DataBiosphere / azul

Metadata indexer and query service used for AnVIL, HCA, LungMAP, and CGP
Apache License 2.0
7 stars 2 forks source link

Support for Terra on Azure #5610

Open bvizzier-ucsc opened 11 months ago

bvizzier-ucsc commented 11 months ago

The Broad is in the process of developing support for Terra running in the Azure cloud environment. AnVIL will be one of the ecosystems using Terra/Azure and Azul will need to index TDR datasets hosted in Terra/Azure.

The preliminary scoping document can be found here.

Edit: Moving over limited information from azul/#5952 since this issue has relevant content.

There have been several discussions about this and the Phase 1 plans are for the Data Explorer to:

Index the data hosted in Azure by importing the Azure Synapse Parquet files into Big Query and then using Big Query to be used to explore data that is hosted on both Azure and GCP.
Hand-off the references to the user selected data to Terra/Azure for analysis.

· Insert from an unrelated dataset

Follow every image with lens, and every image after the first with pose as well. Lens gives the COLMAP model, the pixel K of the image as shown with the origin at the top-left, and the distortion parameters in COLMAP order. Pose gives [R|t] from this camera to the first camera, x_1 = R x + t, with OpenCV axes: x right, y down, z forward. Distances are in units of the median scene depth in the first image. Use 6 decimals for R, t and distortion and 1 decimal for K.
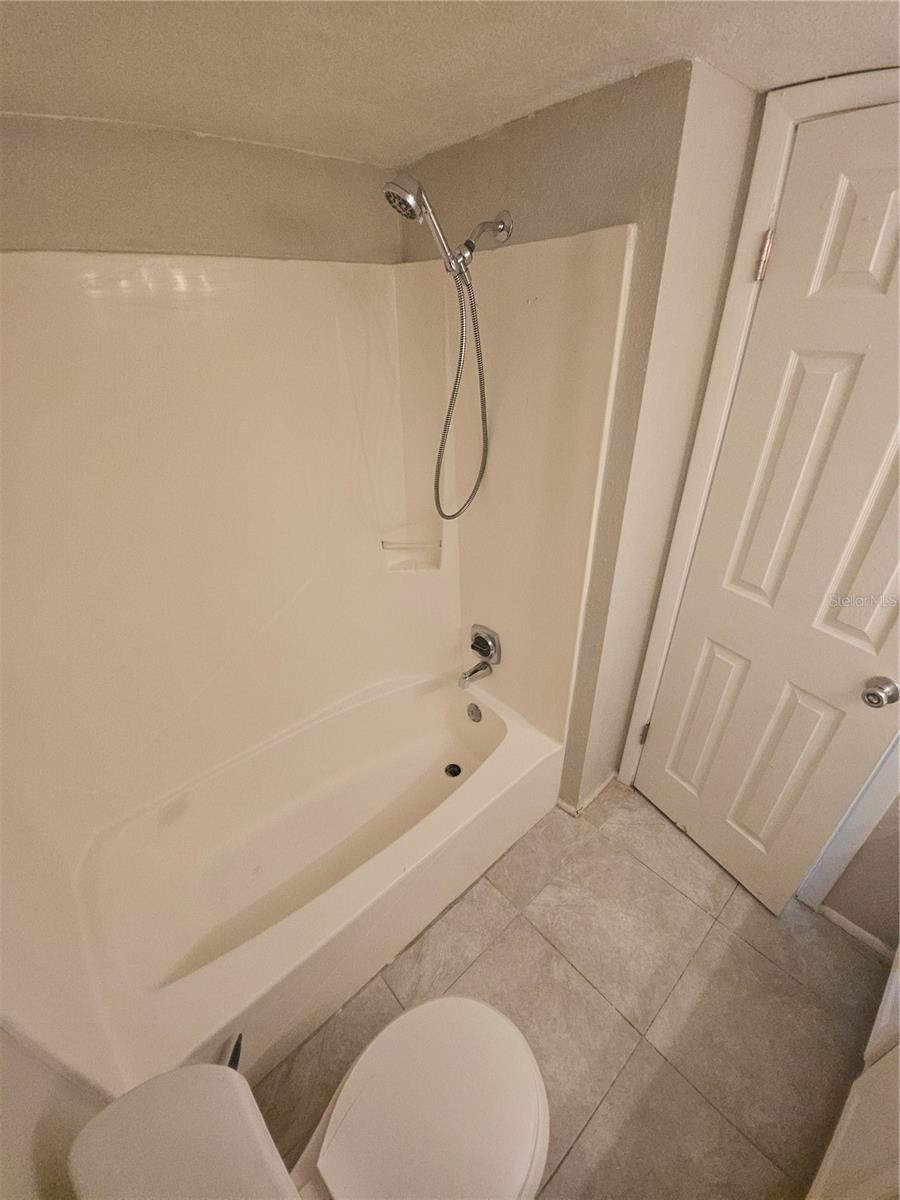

A second, later phase will involve using Synapse directly to process the data on Azure.

For AnVIL, a small subset of the data will continue to be co-hosted on GCP in addition to Azure. This is relevant since people wanting to do analysis on a specific platform may have ingress and egress charges. Since some of the data will be replicated, the user will need to be able to view and filter by the cloud service where the data resides.

achave11-ucsc commented 11 months ago

@hannes-ucsc: "Hannes to study documentation on Parquet files, Azure Synapse Analytics, Azure Active Directory B2C. @bvizzier-ucsc to followup with the Broad on obtaining documentation about SAM and TDR support for Azure. Benedict and Rachel and Ben will determine if, at least for a transitional period, all metadata can be kept in BigQuery on GCP, even for datasets whose data files are hosted only on Azure. This will impact how much work will be required from us before the April 2024 deadline."

bvizzier-ucsc commented 6 months ago

@hannes-ucsc When can we get an estimate on when this work can be done?

As previously discussed but not captured here, exporting the parquet files from Azure and importing them into BigQuery is acceptable as a near-term solution.

hannes-ucsc commented 6 months ago

We would first need to prototype the Parquet export and reimport to BigQuery before we can give any meaningful estimate on how much work that is. As you know, the team is fully loaded at the moment with compliance work, the upcoming compliance assessment, the MA pilot for HCA, taking over the browser for HCA production and the verbatim handover, so the next challenge would be to determine what work we can forfeit in order to squeeze the prototype in.

I don't understand the ticket structure. The epic and this child seem to be about the same thing. Lastly, it would really help to have all the relevant information (docs, slack threads) linked from one place. Ideally, the description of the epic.

dsotirho-ucsc commented 6 months ago

Assignee to clean up ticket structure and collect all relevant documentation in the description of the top-level epic.

bvizzier-ucsc commented 5 months ago

I recommend promoting this issue to an epic and closing https://github.com/DataBiosphere/azul/issues/5952 as a duplicate.

dsotirho-ucsc commented 5 months ago

Assignee to consider next steps.